◆ **EXTRAIT**:
À la question posée par Clarice Lispector sur la « solution » architecturale que l’on pourrait apporter aux favelas, Oscar Niemeyer répond : « Aucun architecte consciencieux ne peut proposer de résoudre le problème des favelas. Vous savez que la pauvreté découle de l’injustice sociale, et que l’exode de l’homme des champs vers les grands centres trouve son origine dans la situation désespérée d’exploitation et de misère qu’il subit depuis des siècles. Il s’agit ainsi d’un problème social que seul un changement à la base peut résoudre. Pour toutes ces raisons, pour l’architecte réellement engagé dans le problème, la solution logique est de rejoindre les mouvements qui visent à réformer la société. Lorsqu’un architecte insiste sur l’importance de l’architecture sociale et des formes simples et préfabriquées qu’il suggère, il oublie que cette architecture n’est valable que dans les pays socialistes. Dans les autres pays, capitalistes comme le nôtre, elle se limite à de petites réalisations démagogiques en dehors de l’échelle que le problème établit. On peut déplacer les bidonvilles. Pour les éliminer, il faudra s’enfoncer dans les profondeurs du problème qui se base sur la discrimination sociale et, excusez-moi pour ce lieu commun, l’exploitation de l’homme par l’homme. » [1] Est-ce qu’on ne serait pas toujours prisonniers, à gauche notamment, de ce rapport idéaliste en matière d’habitat ?

◆ **CONSIGNE**:
D'après l'extrait, de quoi découle la pauvreté selon Oscar Niemeyer ? Les lignes n'ont aucun rôle à jouer ici.

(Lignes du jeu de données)
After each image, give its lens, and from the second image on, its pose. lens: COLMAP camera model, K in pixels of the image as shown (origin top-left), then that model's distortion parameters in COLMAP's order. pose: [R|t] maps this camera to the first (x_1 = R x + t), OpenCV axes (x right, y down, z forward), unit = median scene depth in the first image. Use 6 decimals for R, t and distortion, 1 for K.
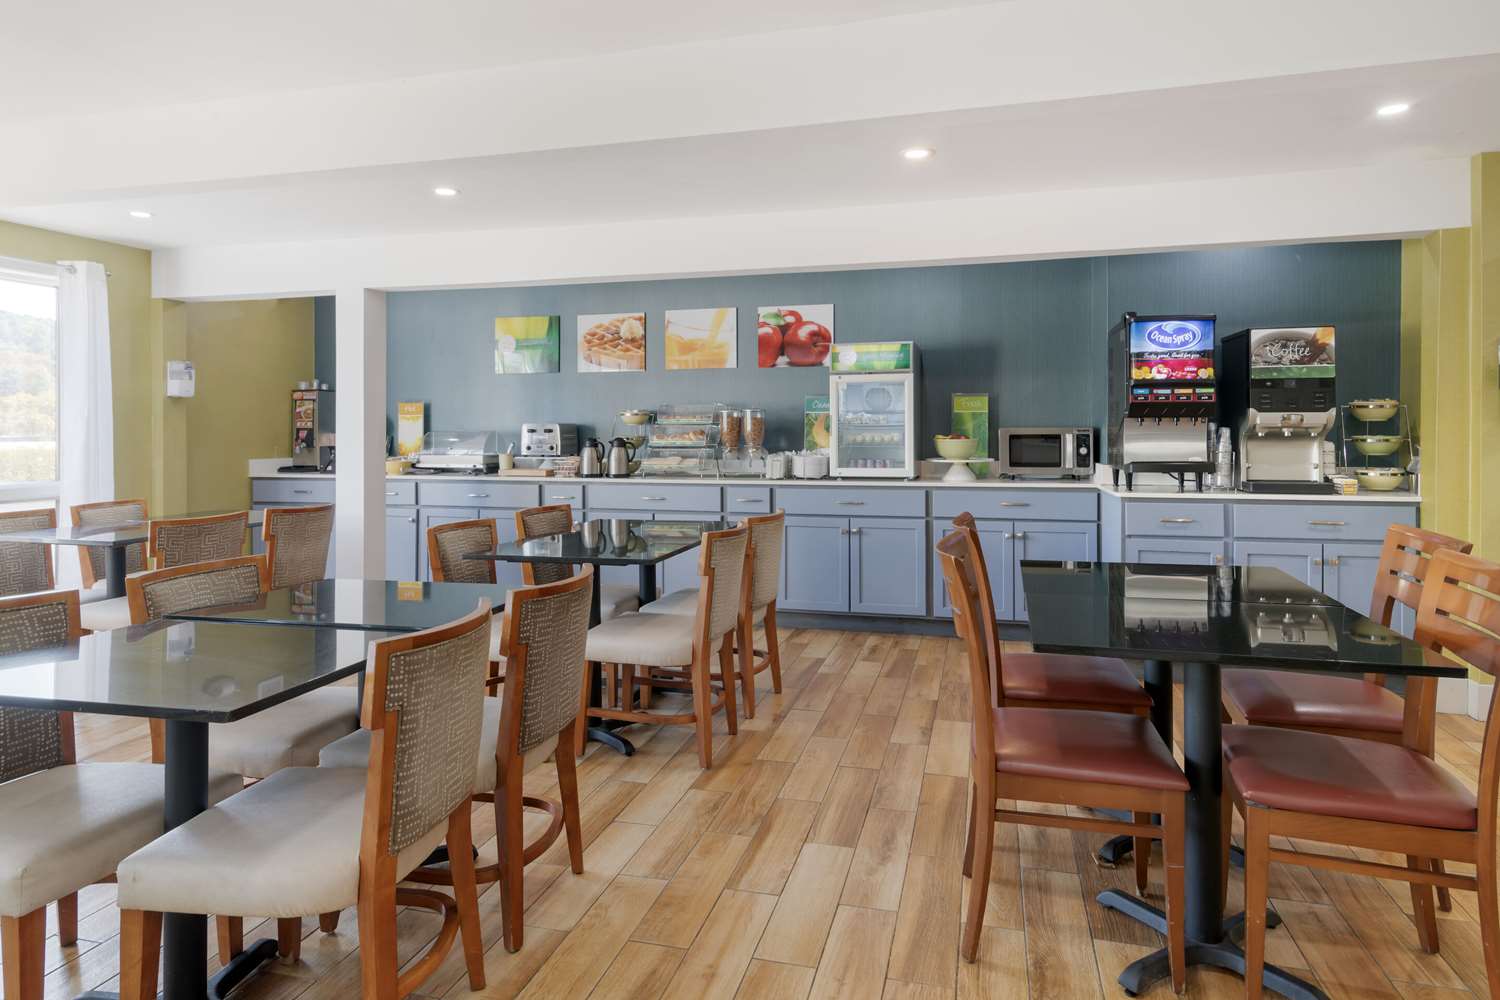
lens RADIAL K [[899.5, 0, 751.9], [0, 899.5, 432.1], [0, 0, 1]] dist [-0.002082, -0.001576]
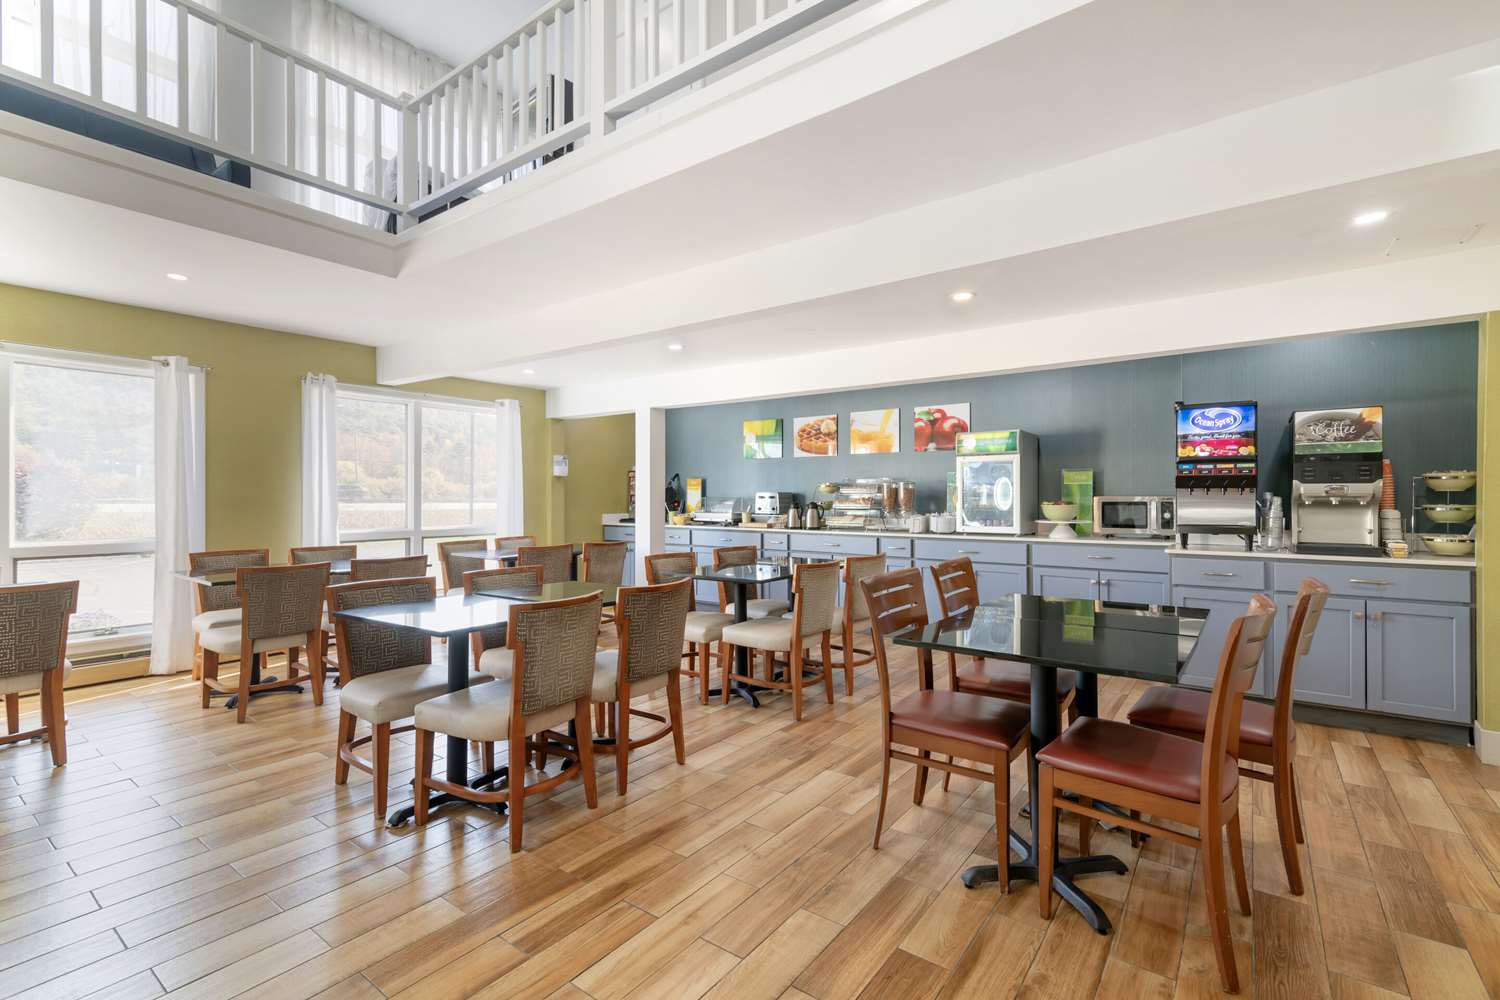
lens RADIAL K [[674.2, 0, 756.2], [0, 674.2, 501.7], [0, 0, 1]] dist [0.005131, -0.000333]
pose [[0.932576, 0.006279, -0.360919, 0.176877], [-0.004452, 0.999973, 0.005893, -0.000478], [0.360946, -0.003889, 0.932578, -0.050466]]
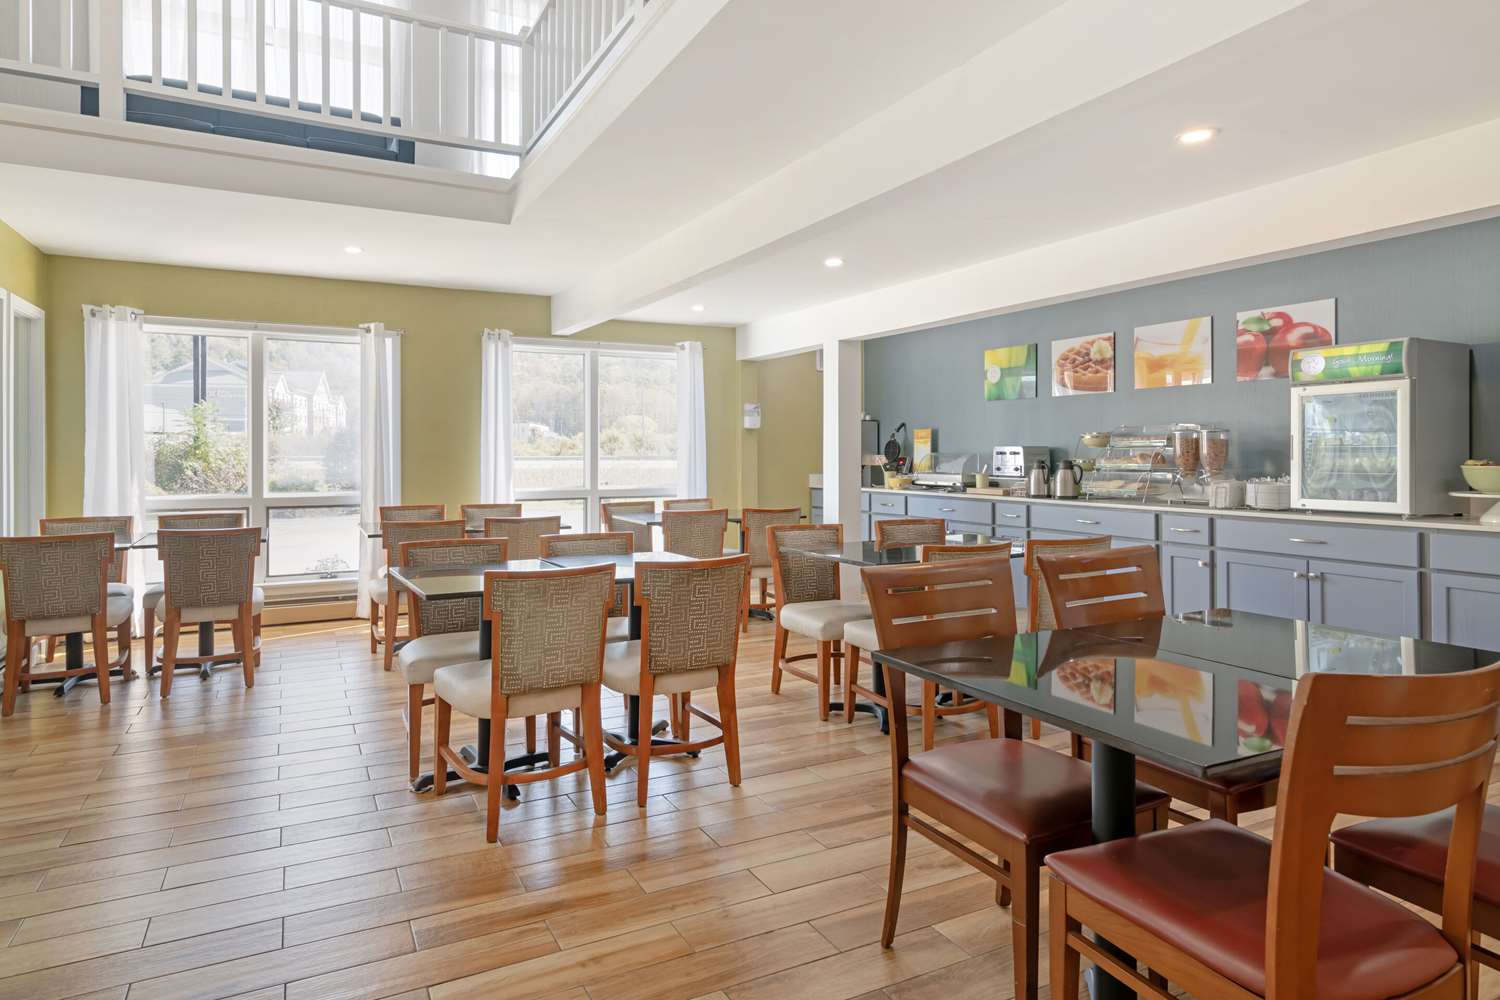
lens RADIAL K [[840.5, 0, 683.2], [0, 840.5, 457.9], [0, 0, 1]] dist [0.012972, -0.004440]
pose [[0.650899, 0.006278, -0.759138, 0.325008], [-0.002346, 0.999978, 0.006258, -0.001124], [0.759160, -0.002292, 0.650899, 0.060993]]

◆ **RÉSULTAT DE L'EXERCICE**:
De l'injustice sociale.